PHP only leave text in between particular characters

Question

I have many strings that look like this:

[additional-text Sample text...]

There is always an opening bracket + additional-text + single space and a closing bracket in the end and I need to remove all of them, so that the final string would look like this:

Sample text...

Any help or guidance is much appreciated.

Answer 1

There is no need in regex, use substr:

$s = "[additional-text Sample text...]";
echo substr($s, 17, strlen($s)-18);

Where 17 is the length of [additional-text and 18 is the same + 1 for the last ].

See PHP demo

A regex solution is also basic:

^\[additional-text (.*)]$

or - if there can be no ] before the end:

^\[additional-text ([^]]*)]$

And replace with $1 backreference. See the regex demo, and here is a PHP demo:

$result = preg_replace('~^\[additional-text (.*)]$~', "$1", "[additional-text Sample text...]");
echo $result;

Pattern details:

• ^ - start of string
• \[ - a literal [
• additional-text - literal text
• (.*) - zero or more characters other than a newline as many as possible up to
• ]$ - a ] at the end of the string.

Answer 2

you can also do this

$a = '[additional-text Sample text...]';
$a= ltrim($a,"[additional-text ");
echo $a= rtrim($a,"]");

Answer 3

You can use this o get all matches within a text block:

preg_match_all("/\[additional-text (.*?)\]/",$text,$matches);

all your texts will be in $matches[1]. So that will be:

$text = "[additional-text Sample text...]dsfg fgfd[additional-text Sample text2...] foo bar adfd as ff";
preg_match_all("/\[additional-text (.*?)\]/",$str,$matches);
var_export($matches[1]);

Answer 4

Use substr to remove the first 17 characters. Use regex to remove the last two:

$val = '[additional-text Sample text...]';
$text = preg_replace('#\]$#', '', substr($val, 17));

Answer 5

You can use:

$re = '/\[\S+\s|\]/'; 
$str = "[additional-text Sample text...]"; 

$result = preg_replace($re, '', $str);
//=> Sample text...

RegEx Demo

Answer 6

Get the substring you want to keep as a captured group:

^\[\S+\s([^]]+)\]$

Now in the replacement, use the only captured group, \1.

Demo

→ **Your tasks**:
**1.** Write out the part of the PHP thread that opens with the words containing "There is always" and closes with "the last ].".
**2.** In the first answer of the PHP thread, what does the number 17 in the substr call stand for?

→ **Data to examine**:
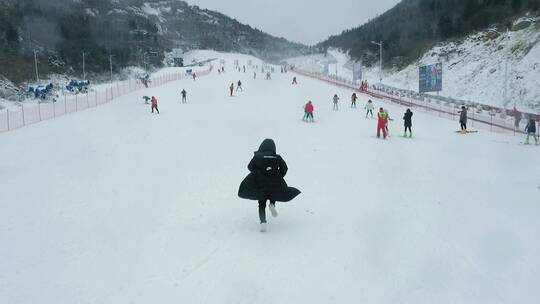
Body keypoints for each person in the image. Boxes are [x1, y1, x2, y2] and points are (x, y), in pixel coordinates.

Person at [238, 139, 301, 232]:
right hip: (275, 180)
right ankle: (272, 204)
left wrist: (257, 172)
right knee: (273, 192)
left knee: (261, 202)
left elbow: (249, 167)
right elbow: (285, 168)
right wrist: (278, 176)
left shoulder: (258, 156)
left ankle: (263, 222)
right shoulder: (277, 157)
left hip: (261, 182)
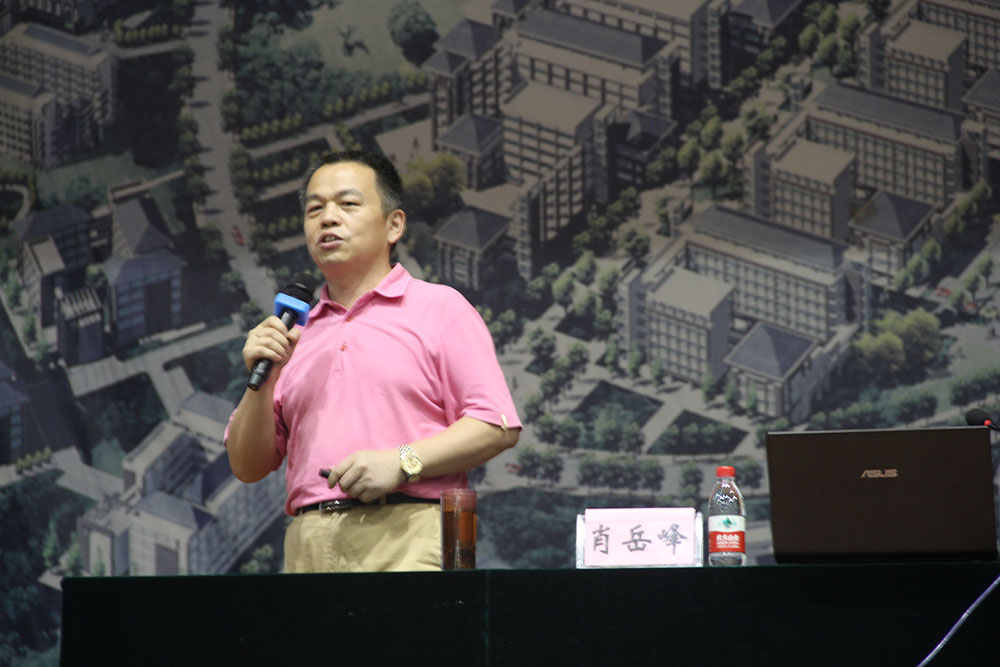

→ **Results for the exercise**:
**1.**
There is always an opening bracket + additional-text + single space and a closing bracket in the end and I need to remove all of them, so that the final string would look like this:

Sample text...

Any help or guidance is much appreciated.

Answer 1

There is no need in regex, use substr:

$s = "[additional-text Sample text...]";
echo substr($s, 17, strlen($s)-18);

Where 17 is the length of [additional-text and 18 is the same + 1 for the last ].

**2.** The length of "[additional-text".